A study by labor economists William Even (Miami University) and David Macpherson (Trinity University) appears to back Ms. Gorman’s claim. Their recently updated 2010 study suggests that North Carolina’s minimum wage increases between 2005 and 2011 are responsible for more than 10,000 additional teenagers being out of work today, compared to what would have happened if the wage law had remained untouched. North Carolina’s minimum wage was increased from $5.15 to $7.25 over that time period.
Furthermore, Professor Thomas Mroz of UNC-Chapel Hill and economist Timothy Savage of Welch Consulting conducted research to illustrate some of the long-term effects on people when they are priced out of the labor market by minimum wage laws.

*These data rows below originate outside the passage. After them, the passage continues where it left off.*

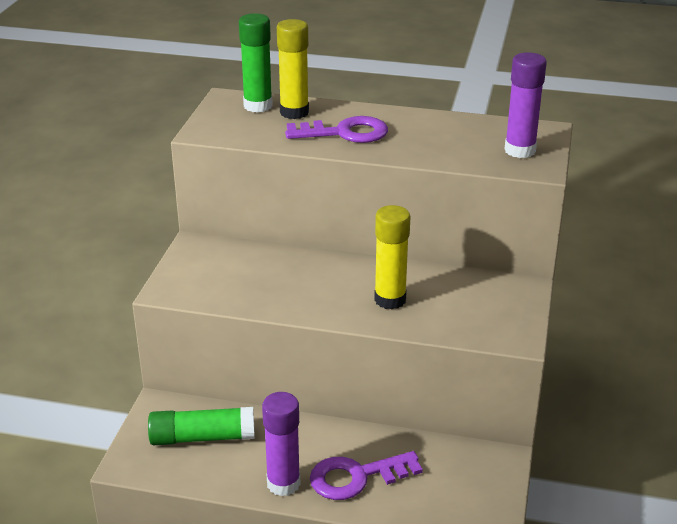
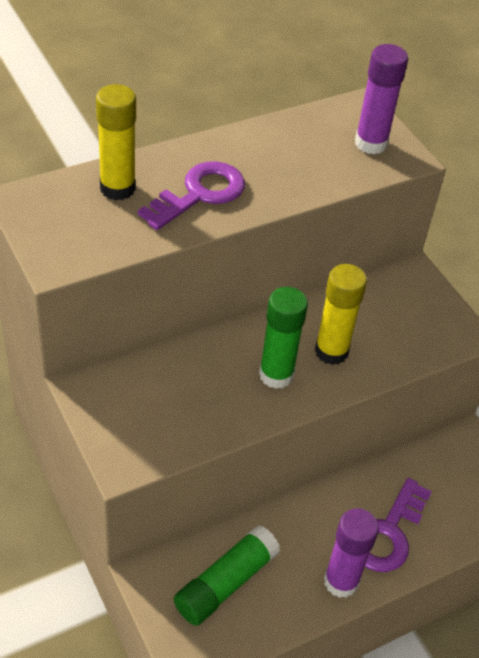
camera: 45 degrees left, 15 degrees up
(258, 106) = (69, 196): green glue stick -> green glue stick (276, 375)

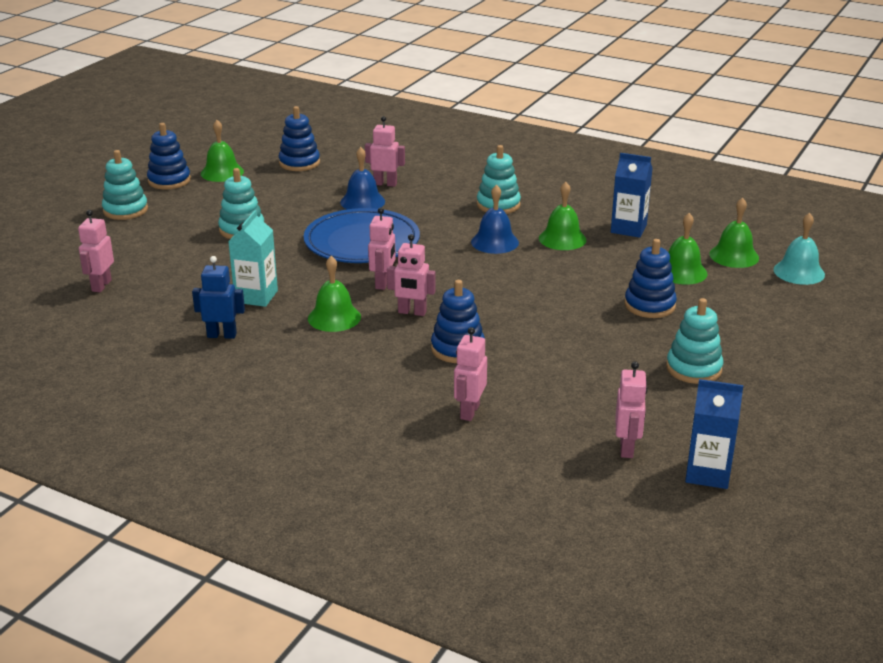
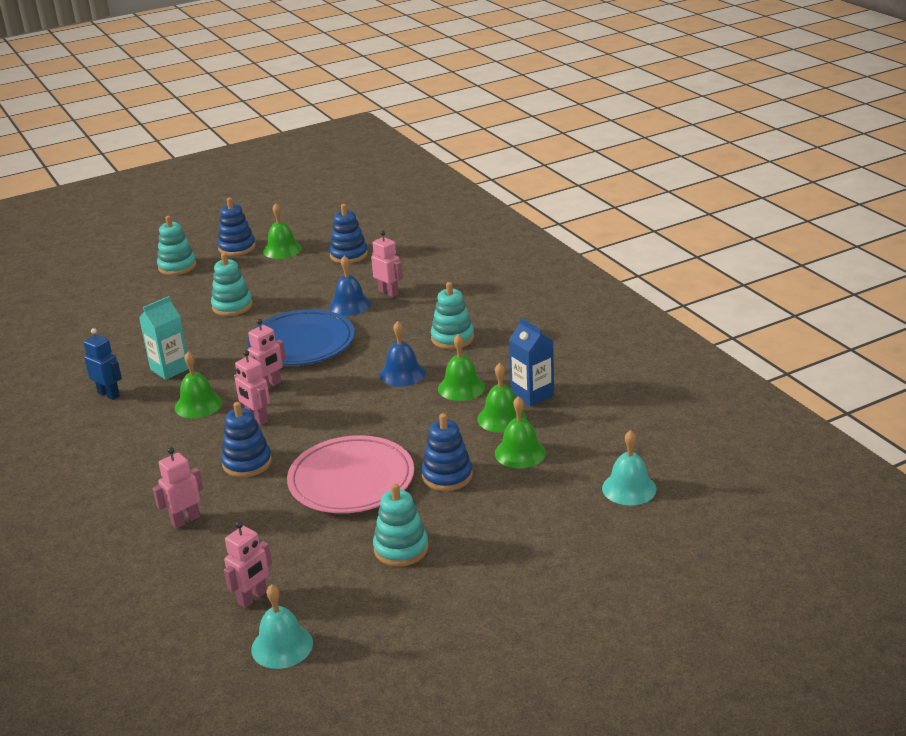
camera: 35 degrees right, 0 degrees up
(101, 285) = (86, 327): pink robot -> none
(574, 333) = (351, 480): none -> pink plate
(707, 473) = (282, 646): blue carton -> turquoise bell
(734, 256) = (590, 452): green bell -> green bell (501, 418)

In their analysis of past literature on the subject, Mroz and Savage quoted previous works that found “the odds that a young woman works this year are nearly eight times higher if she worked last year than if she did not.” Perhaps most revealing as to why teenage unemployment has long-lasting effects can be summed up in this statement: “Involuntary unemployment perturbs an individual’s optimal time path of human capital accumulation. This is because it prevents on-the-job training, resulting in an under-investment in human capital after the unemployment spell takes place.” This economic principle indicates the importance of adopting public policy that seeks to include teenagers in the labor force.
When teens are involuntarily unemployed, they lose the chance to gain important life skills on the job, such as the responsibility of showing up on time and working in a team. These jobs also help teens stay out of trouble, understand marketplace activity, and save money for future expenses, such as education. The broader, long-term societal implications of cutting off the first rung of the career ladder for teens are quite profound. Crime rates and greater government dependency are first and foremost among them.
Although eliminating the minimum wage seems heartless at first, let’s consider the broader impact it has on our teenagers and their ability to climb the ladder of financial stability.
Alex Rector is an intern at the Civitas Institute in Raleigh.